Serious head and neck ski injuries are more common in younger, more advanced and adventurous skiers. High speed impacts are mainly responsible, but avalanche risks should be heeded. For More Ski Tips Click Here.
Injury Prevention Strategies
- Seek advice on biomechanical problems like various deformity of knee, high arches, over-pronation, etc. Use orthotics as advised by sports medicine professionals.
- Undergo physical conditioning and massage therapy for improved muscular strength, endurance, co-ordination, and reflexes.
- Select proper ski equipment, boots and difficulty of slope according to skier ability.
- Include a proper warm up and cool down, with stretching exercises
involving the hamstrings, quadriceps, ITB tract, and calves.
- Drink fluids to prevent dehydration.
- Shielding from the elements: protect the eyes from glare, prevent laceration or abrasions due to exposure of skin, and use layered clothing suitable for a particular condition.
Do You Ski For Holiday Fun?
Important Note: If you only ski when you are on holiday it is really important to follow the ‘The Rule Of Three’

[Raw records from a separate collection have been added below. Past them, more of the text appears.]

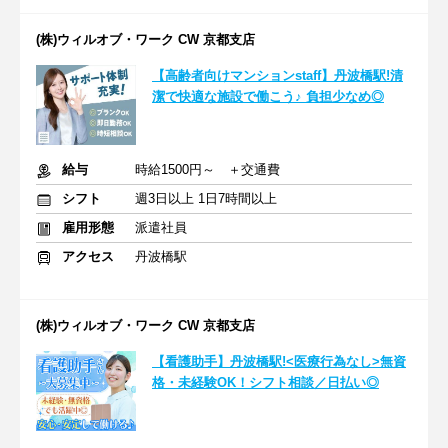
(株)ウィルオブ・ワーク CW 京都支店
【高齢者向けマンションstaff】丹波橋駅!清
潔で快適な施設で働こう♪ 負担少なめ◎
給与
時給1500円～ ＋交通費
シフト
週3日以上 1日7時間以上
雇用形態
派遣社員
アクセス
丹波橋駅
(株)ウィルオブ・ワーク CW 京都支店
【看護助手】丹波橋駅!<医療行為なし>無資
格・未経験OK！シフト相談／日払い◎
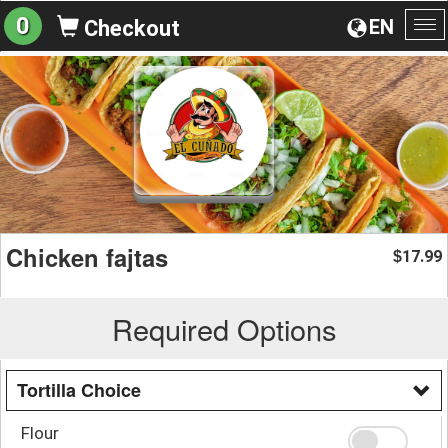
0
EN
Checkout
To
na
Chicken fajtas
17.99
$
Required Options
Tortilla Choice
Flour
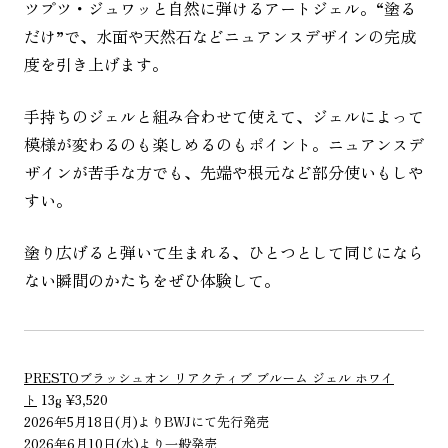
ツプツ・ジュワッと自然に弾けるアートジェル。“塗る
だけ”で、水面や天然石などニュアンスデザインの完成
度を引き上げます。
手持ちのジェルと組み合わせて使えて、ジェルによって
模様が変わるのも楽しめるのもポイント。ニュアンスデ
ザインが苦手な方でも、先端や根元など部分使いもしや
すい。
塗り広げると弾いて生まれる、ひとつとして同じになら
ない瞬間のかたちをぜひ体験して。
PRESTOブラッシュオン リアクティブ ブルーム ジェル ホワイ
ト
13g ¥3,520
2026年5月18日(月)よりBWJにて先行発売
2026年6月10日(水)より一般発売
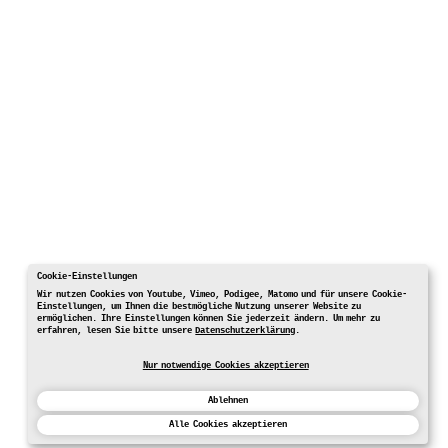
Cookie-Einstellungen
Wir nutzen Cookies von Youtube, Vimeo, Podigee, Matomo und für unsere Cookie-
Einstellungen, um Ihnen die bestmögliche Nutzung unserer Website zu
ermöglichen. Ihre Einstellungen können Sie jederzeit ändern. Um mehr zu
erfahren, lesen Sie bitte unsere
Datenschutzerklärung
.
Nur notwendige Cookies akzeptieren
Ablehnen
Alle Cookies akzeptieren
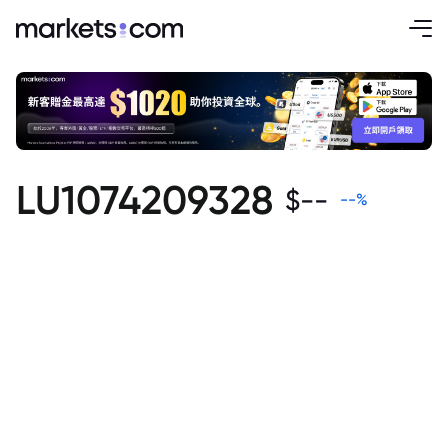
LU1074209328
$
--
--
%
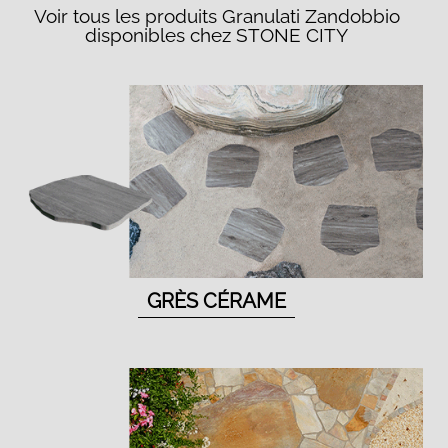
Voir tous les produits Granulati Zandobbio
disponibles chez STONE CITY
GRÈS CÉRAME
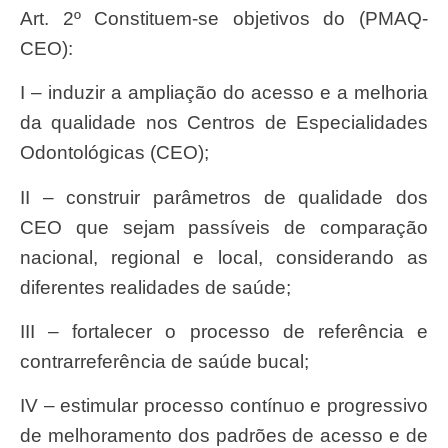
Art. 2º Constituem-se objetivos do (PMAQ-
CEO):
I – induzir a ampliação do acesso e a melhoria
da qualidade nos Centros de Especialidades
Odontológicas (CEO);
II – construir parâmetros de qualidade dos
CEO que sejam passíveis de comparação
nacional, regional e local, considerando as
diferentes realidades de saúde;
III – fortalecer o processo de referência e
contrarreferência de saúde bucal;
IV – estimular processo contínuo e progressivo
de melhoramento dos padrões de acesso e de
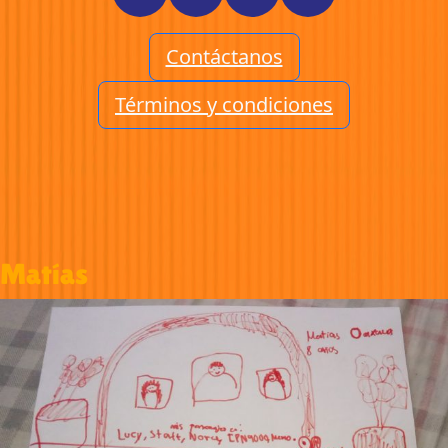
Contáctanos
Términos y condiciones
Matías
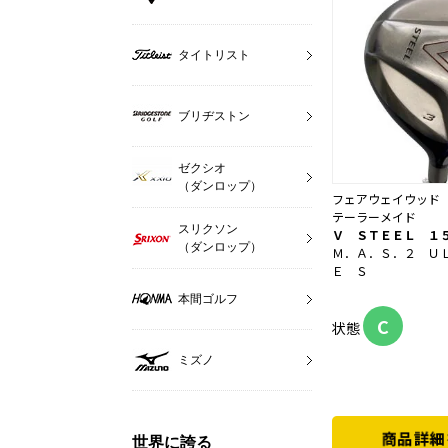
タイトリスト
ブリヂストン
ゼクシオ
（ダンロップ）
フェアウェイウッド
テーラーメイド
スリクソン
Ｖ ＳＴＥＥＬ １５
（ダンロップ）
Ｍ．Ａ．Ｓ．２ Ｕ
Ｅ Ｓ
本間ゴルフ
C
状態
ミズノ
世界に誇る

After two days of skiing, the muscles of your lower limbs are fatigued and less able to protect against injuries. The rule of three recommends you;
- Stop before 3 pm each day,
- Not to ski for not more than 3,000m each day
- Take the third day off.
There are many useful even vital stretches for skiing, Below are three to get you started. Click Here For More STRETCH INFO
Lying Knee Roll-over Stretch:
While lying on your back, bend your knees and let them fall to one side. Keep your arms out to the side and let your back and hips rotate with your knees.
Kneeling Quad Stretch:
Kneel on one foot and the other knee. If needed, hold on to something to keep your balance and then push your hips forward.
Standing Toe-up Achilles Stretch:
Stand upright and place the ball of your foot onto a step or raised object. Bend your knee and lean forward.